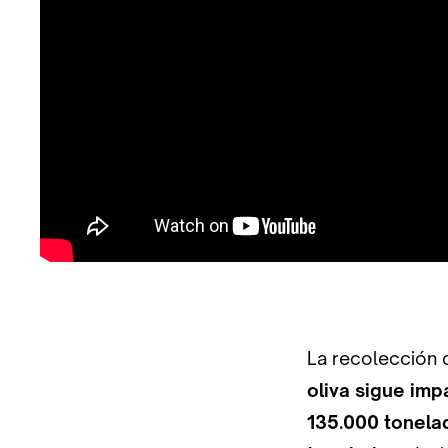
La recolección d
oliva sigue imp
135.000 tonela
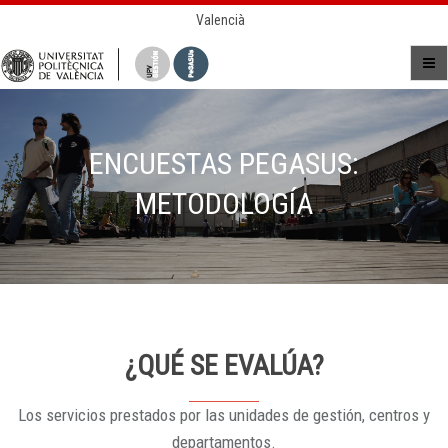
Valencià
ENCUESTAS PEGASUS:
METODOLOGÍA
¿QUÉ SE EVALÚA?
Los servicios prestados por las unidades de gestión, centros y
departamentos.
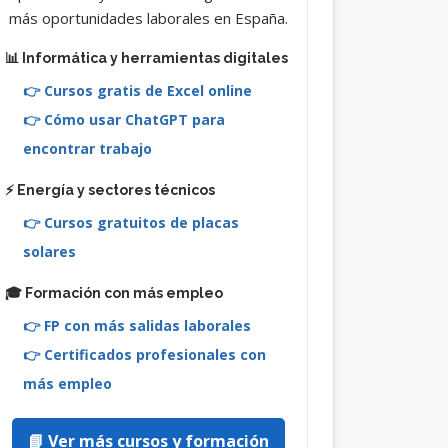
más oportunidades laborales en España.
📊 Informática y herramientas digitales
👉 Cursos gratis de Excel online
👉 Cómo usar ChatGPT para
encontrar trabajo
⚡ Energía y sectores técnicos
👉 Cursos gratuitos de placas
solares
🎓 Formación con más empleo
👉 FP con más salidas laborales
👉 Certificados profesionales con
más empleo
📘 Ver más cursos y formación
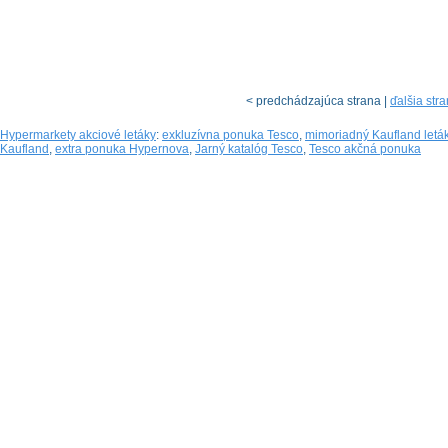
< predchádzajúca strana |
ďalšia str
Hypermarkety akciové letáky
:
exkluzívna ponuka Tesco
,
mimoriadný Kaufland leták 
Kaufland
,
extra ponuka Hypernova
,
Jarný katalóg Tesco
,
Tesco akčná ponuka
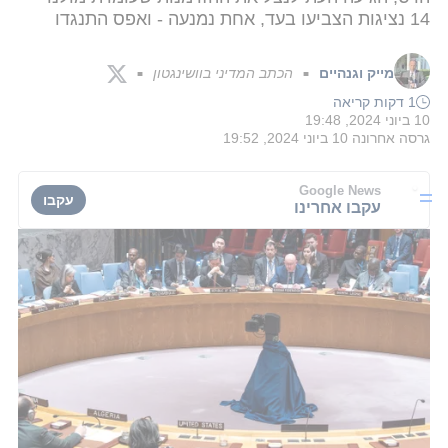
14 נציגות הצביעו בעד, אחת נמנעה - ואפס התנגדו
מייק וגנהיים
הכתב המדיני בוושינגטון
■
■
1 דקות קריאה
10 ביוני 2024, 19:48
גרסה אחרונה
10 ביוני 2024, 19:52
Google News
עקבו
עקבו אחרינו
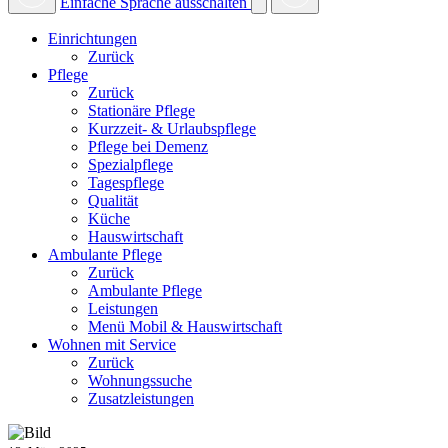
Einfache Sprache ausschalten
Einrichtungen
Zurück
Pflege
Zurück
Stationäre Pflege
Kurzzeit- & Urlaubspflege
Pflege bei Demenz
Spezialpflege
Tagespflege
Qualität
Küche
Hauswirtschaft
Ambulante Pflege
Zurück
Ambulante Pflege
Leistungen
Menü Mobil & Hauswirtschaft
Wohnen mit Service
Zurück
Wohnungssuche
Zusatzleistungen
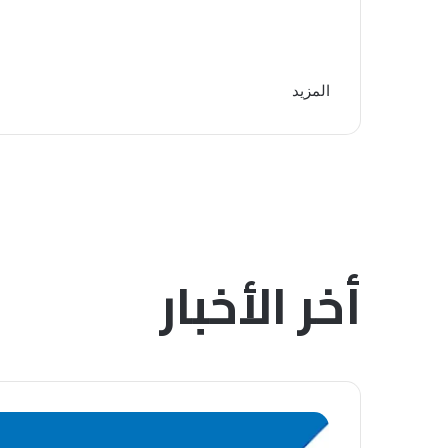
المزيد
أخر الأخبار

──────────────────────────────

PROBLEM TO SOLVE
Rewrite the text of all the items above, changing every "Tesco" to "Lidl" and keeping everything else the same. Leave the pictures out of your answer.

ANSWER TO THE PROBLEM
La recolección d
oliva sigue imp
135.000 tonela
Valencià
ENCUESTAS PEGASUS:
METODOLOGÍA
¿QUÉ SE EVALÚA?
Los servicios prestados por las unidades de gestión, centros y
departamentos.
más oportunidades laborales en España.
📊 Informática y herramientas digitales
👉 Cursos gratis de Excel online
👉 Cómo usar ChatGPT para
encontrar trabajo
⚡ Energía y sectores técnicos
👉 Cursos gratuitos de placas
solares
🎓 Formación con más empleo
👉 FP con más salidas laborales
👉 Certificados profesionales con
más empleo
📘 Ver más cursos y formación
< predchádzajúca strana |
ďalšia str
Hypermarkety akciové letáky
:
exkluzívna ponuka Lidl
,
mimoriadný Kaufland leták 
Kaufland
,
extra ponuka Hypernova
,
Jarný katalóg Lidl
,
Lidl akčná ponuka
14 נציגות הצביעו בעד, אחת נמנעה - ואפס התנגדו
מייק וגנהיים
הכתב המדיני בוושינגטון
■
■
1 דקות קריאה
10 ביוני 2024, 19:48
גרסה אחרונה
10 ביוני 2024, 19:52
Google News
עקבו
עקבו אחרינו
Einfache Sprache ausschalten
Einrichtungen
Zurück
Pflege
Zurück
Stationäre Pflege
Kurzzeit- & Urlaubspflege
Pflege bei Demenz
Spezialpflege
Tagespflege
Qualität
Küche
Hauswirtschaft
Ambulante Pflege
Zurück
Ambulante Pflege
Leistungen
Menü Mobil & Hauswirtschaft
Wohnen mit Service
Zurück
Wohnungssuche
Zusatzleistungen
المزيد
أخر الأخبار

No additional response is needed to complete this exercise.